(Optional:
There is also something called "transliteration" which replaces
single characters not strings.
$string_variable =~ tr/character_sequence/character_sequence/
Most of the regular expression
special characters are not valid for transliteration but "-" can
be used as in tr/a-z// which would delete all letters.)
Examples:
1) s/[Ll][Oo][Nn][Dd][Oo][Nn]/London/g
replaces LOndoN or loNDON etc by London.
This is equivalent to s/london/London/gi.
2) s/Alice/Mary/
replaces every occurrence of Alice by Mary.
Use the following script for todays exercises:
#!/usr/local/bin/perl
# searching the file content line by line:
#
# Regular expressions
#
# reading a file:
open(ALICE, "alice.txt");
@lines = <ALICE> ;
close(ALICE);
foreach $line (@lines){
$line =~s/T/t/g;
print $line;
} # end of foreach
Exercises
Using the alice.txt file replace
1a) all upper case A by lower case a.
1b) the word "Alice" by "ALICE".
1c) Delete all words with more than 3 characters.
1d) Print two blank space characters after the "." at the end of a sentence.
(Optional: Don't do this if the "." is the last character in a line.)
1e) Replace single quotes (' or `) by double quotes.
Exercise
2) Write a replace statement that deletes all HTML markup from a file. You need non-greedy multipliers because otherwise the text between tags may be deleted in a line that contains several tags.
Examples
/(t.*e)/;
print "$1";
prints strings that start with "t" and end with "e".
s/(t.*e)/:$1:/g;
places a ":" in front and behind each string t...e.
/(...)\1/
matches a three character string that is repeated.
s/^(.)(.*)(.)$/$3$2$1/
switches the first and last character of a line.
Exercises
3a) Try the examples from above.
3b) Insert a newline character after each punctuation mark (.,!).
If you chomp each line (or the array of lines)
before inserting the newline characters
you can print each sentence in one line.
3c) Print double characters within parenthesis "()".

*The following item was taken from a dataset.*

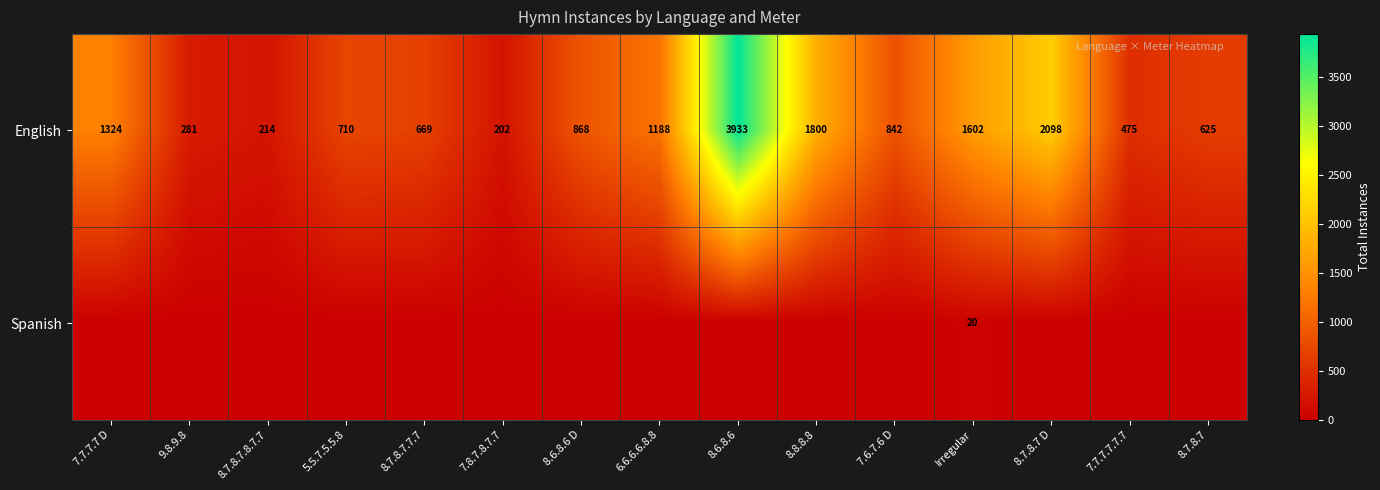

What is the approximate value of English at 8.7.8.7.8.7.7?

214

For example, replace "arrived" by "a(rr)ived".
Exercises
4) Read the alice.txt file into an array. Chomp it. Using "join" concatenate it into one string. Then split it into words (or sentences) and print it one word (sentence) per line.
5) Write a script that takes an HTML source file as input and prints it so that a newline follows only "closing tags", i.e. tags that are of the form </...>.
6) Optional: Parsing web pages:
If a CGI script downloads a page from the web, it will retrieve the
HTML source code. Look at several html pages on the web.
Think about the following questions: How would you
extract information from them? How would you store that information in
an array? How would a script search for words
(or regular expressions) in web pages? Besides the fact that you don't
know yet how a CGI script can download pages from the web, have you
learned enough so far that you could write such a script?